Lithuania’s current experiences with migration offer several lessons. First, the creation of dedicated migration institutions has demonstrated the necessity for coordinating support and ensuring fairness across diverse migrant groups. Second, the current situation and opinions toward migrants show how economic integration must be aligned with social integration. Labor market participation alone does not guarantee acceptance or well-being. Third, attention to the psychosocial dimensions of migration—particularly the recognition of the past and the cultivation of structured, reliable care—is critical for fostering long-term stability. Many newcomers arrive not only with material needs but with histories of war, displacement, political repression, or prolonged insecurity. In the case of Ukrainian refugees in Lithuania, for example, access to employment and housing has not eliminated the need for sustained psychological support, as trauma and loss continue to shape everyday functioning and social participation. Without institutional mechanisms that acknowledge and address these experiences, integration risks becoming formally successful but socially fragile. Finally, public communication and education initiatives can help mitigate selective bias. For example, Lithuania developed an Introduction to Sociocultural Knowledge program to support newcomers with practical information and an understanding of how Lithuania’s social, institutional, and cultural systems function. The program provides an overview of the country, its institutions, and its people, and explores Lithuania’s history as well as the social and cultural factors that shape Lithuanian identity, encouraging a broader cultural understanding of hospitality and belonging beyond familiar groups (Sociokultūrinis įvadas, accessed January 14).

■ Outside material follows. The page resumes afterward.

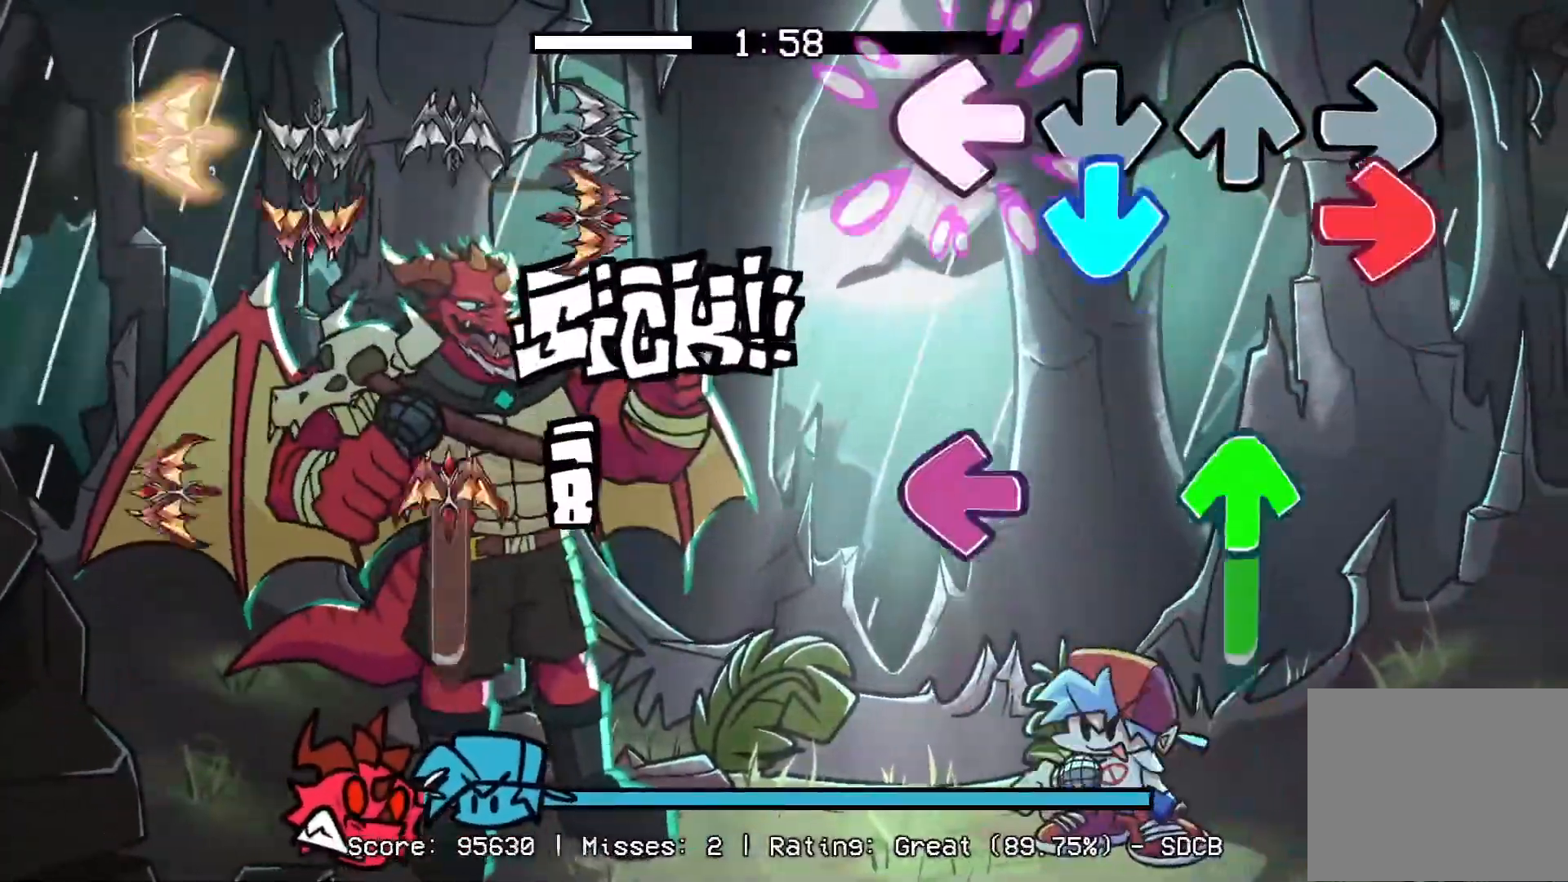
{"buttons": ["DPAD_UP"], "events": [[50, "CROSS", "down"], [83, "L1", "up"], [100, "R1", "down"], [200, "CROSS", "up"], [200, "L1", "down"], [217, "DPAD_UP", "down"], [233, "R1", "up"], [333, "L1", "up"]]}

Lithuania’s migration landscape is evolving rapidly, with profound implications for the labor market, social policy, and cultural norms. The establishment of a Reception and Integration Agency reflects a recognition that migration requires comprehensive, institutionalized responses. Lithuania’s characteristic form of hospitality—disciplined, structured, and culturally grounded—offers a viable framework for managing this change. The long-term challenge, however, lies in ensuring that this hospitality becomes less conditional and more inclusive, capable of accommodating not only those who feel familiar but also those who seem distant. If Lithuania succeeds in aligning its institutional innovations with deeper cultural transformation, it may offer a compelling model of post-migration adaptation for other societies facing similar demographic shifts.